TASK OBJECTIVE: In the records below, find the lines that include "none" and copy each.

--- DATA ---

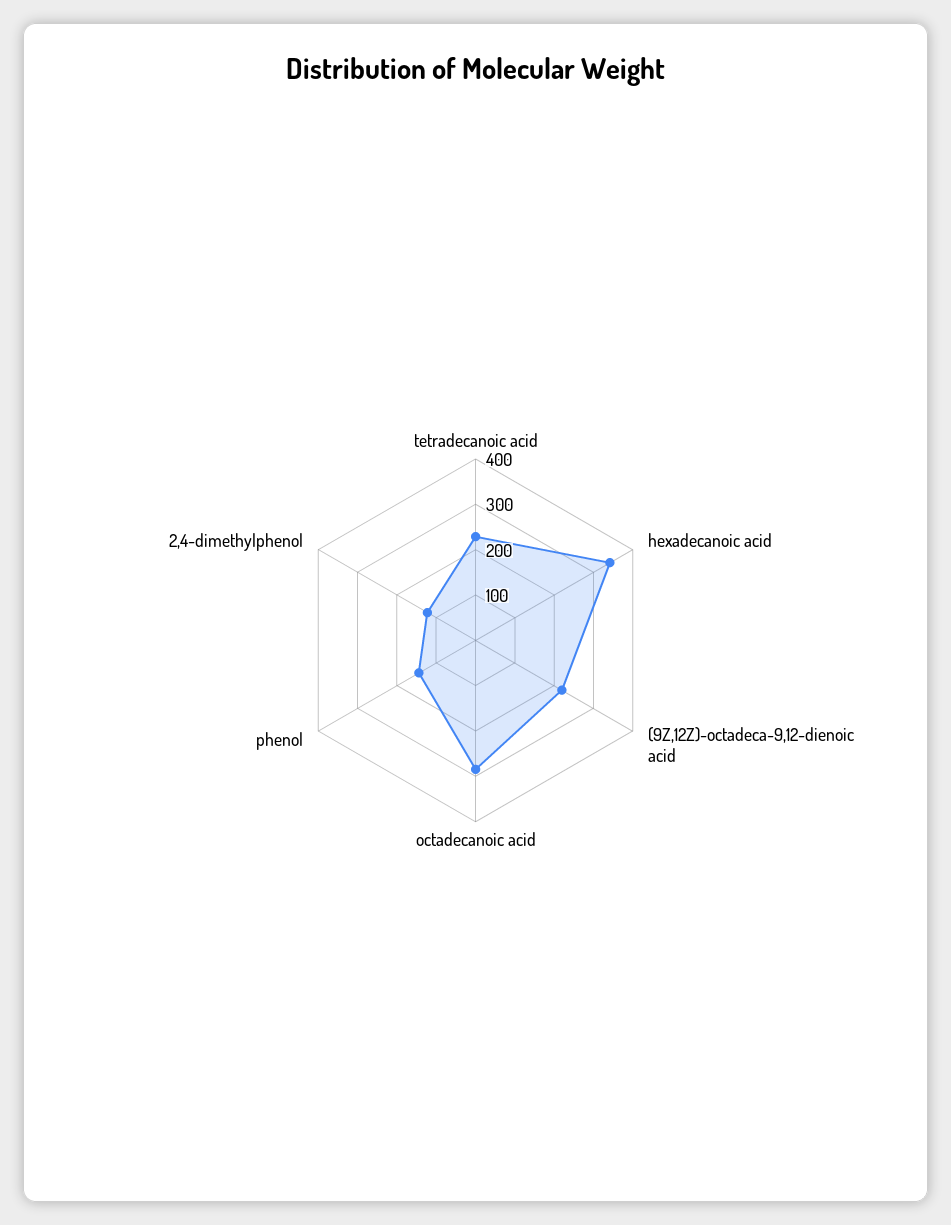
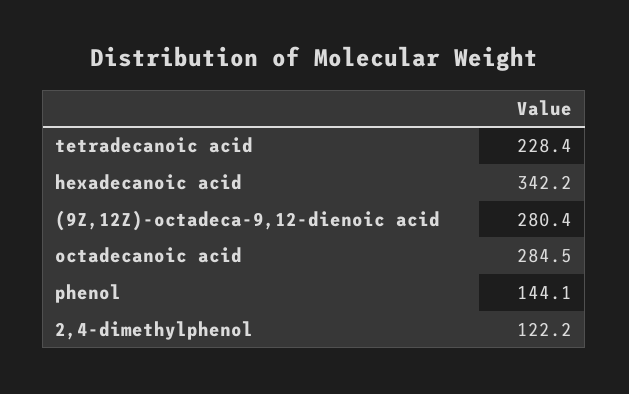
(9Z,12Z)-octadeca-9,12-dienoic acid: 220 -> 280.4

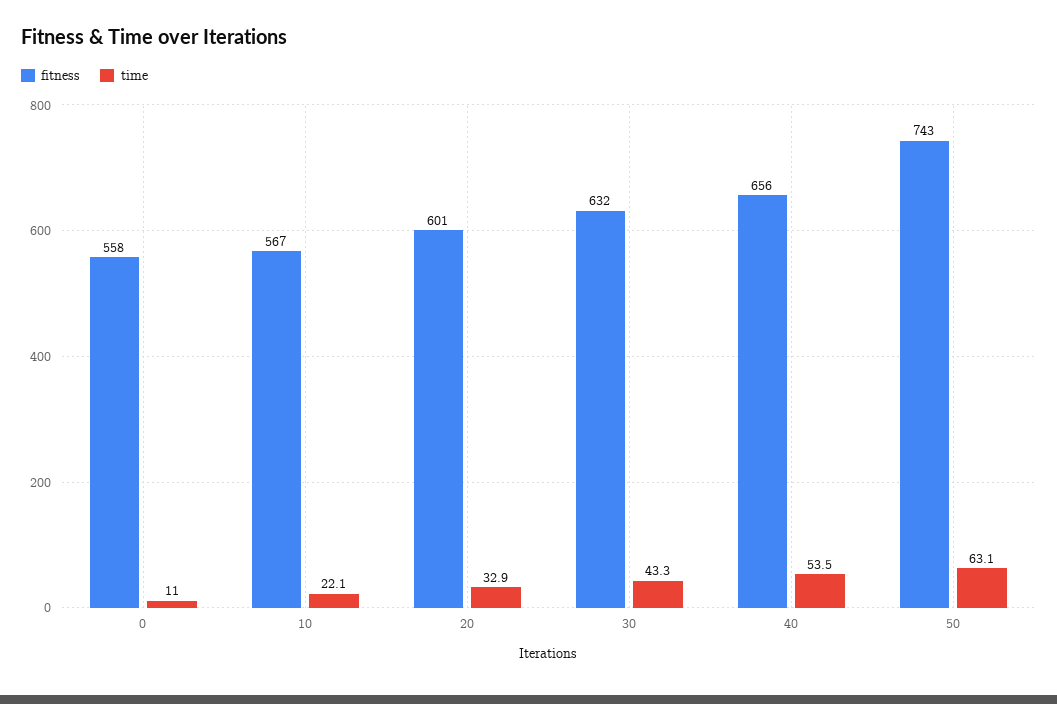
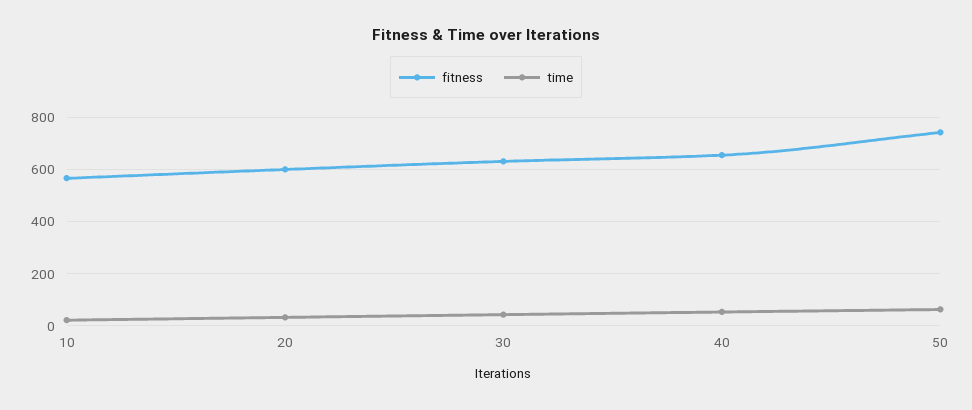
fitness, 0: 558 -> none
time, 0: 11 -> none

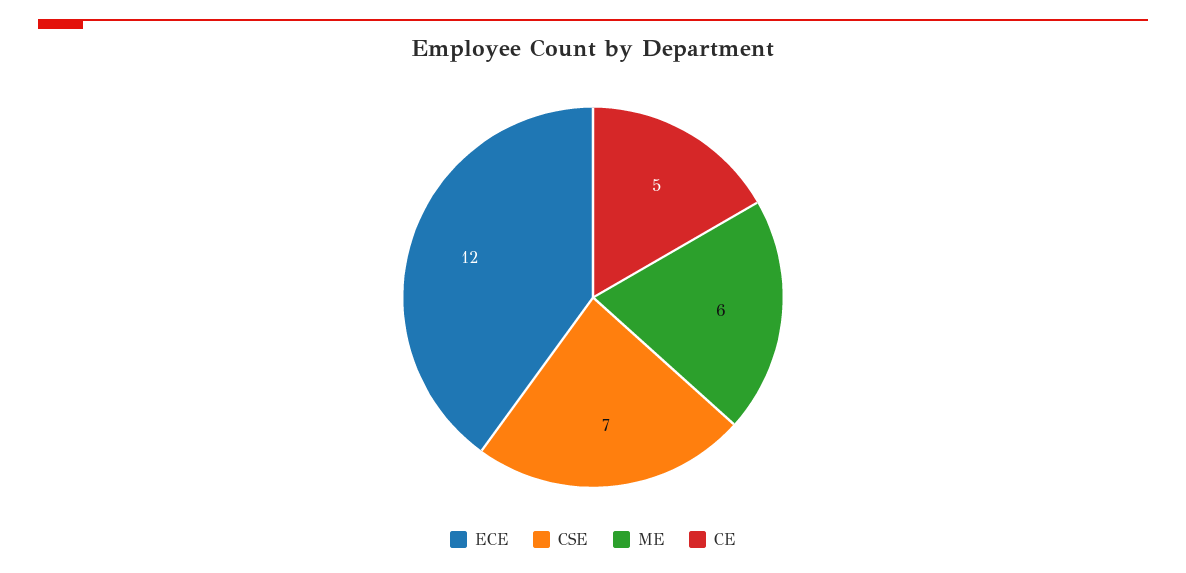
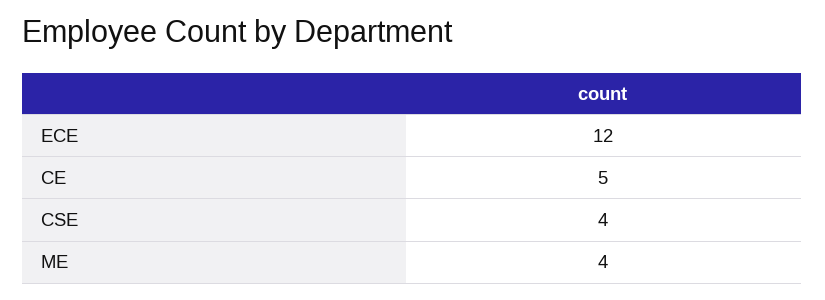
CSE: 7 -> 4
ME: 6 -> 4

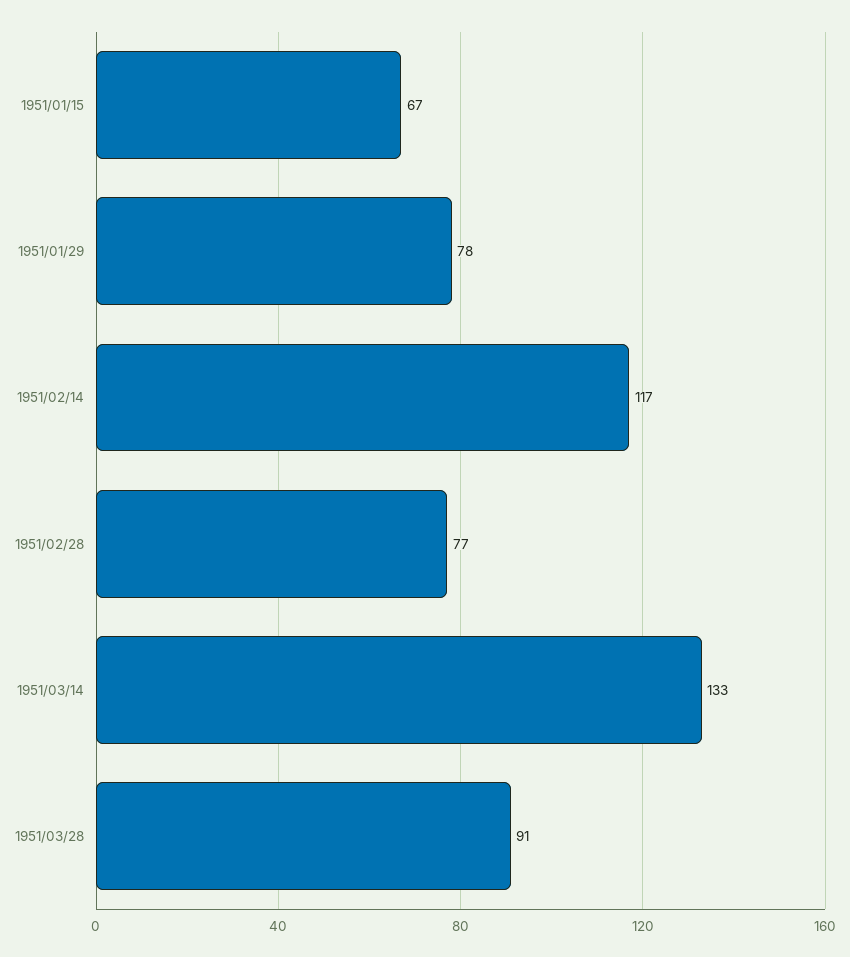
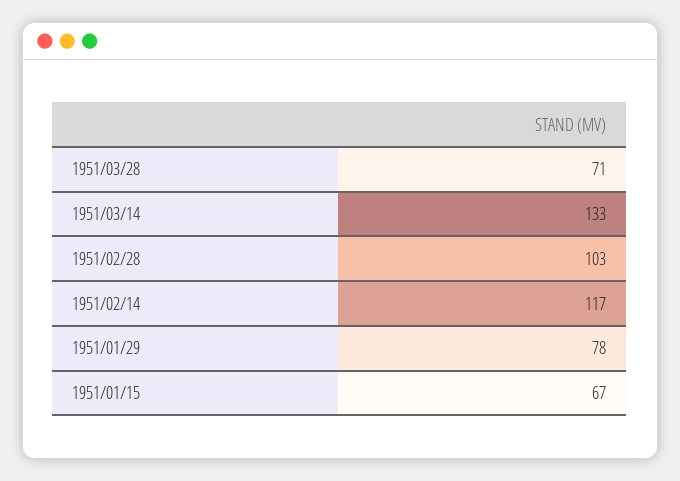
1951/02/28: 77 -> 103
1951/03/28: 91 -> 71

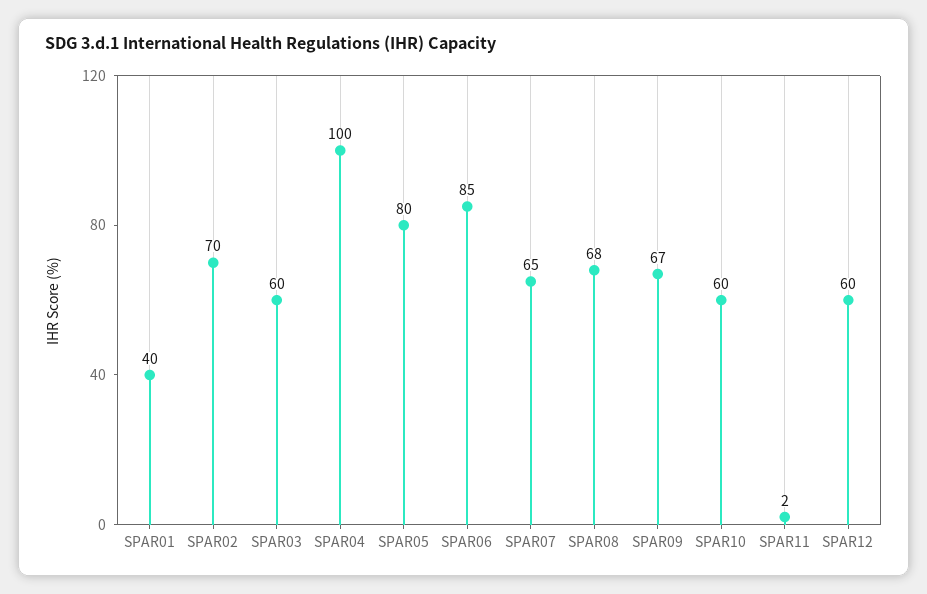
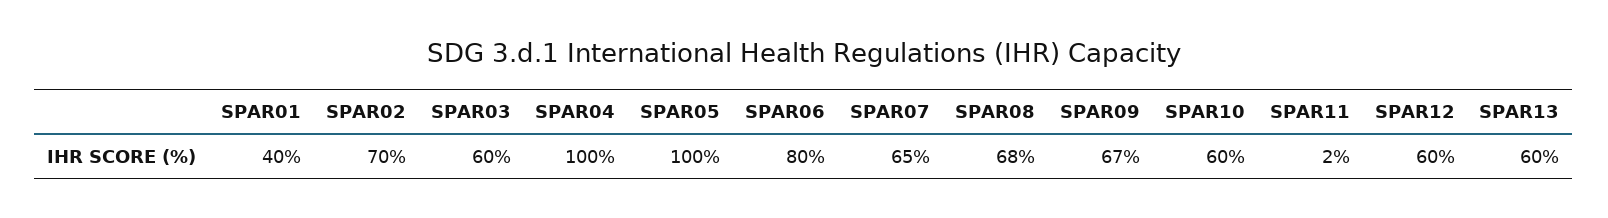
SPAR05: 80 -> 100
SPAR06: 85 -> 80
SPAR13: none -> 60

---

ANSWER FOR THIS EXERCISE:
fitness, 0: 558 -> none
time, 0: 11 -> none
SPAR13: none -> 60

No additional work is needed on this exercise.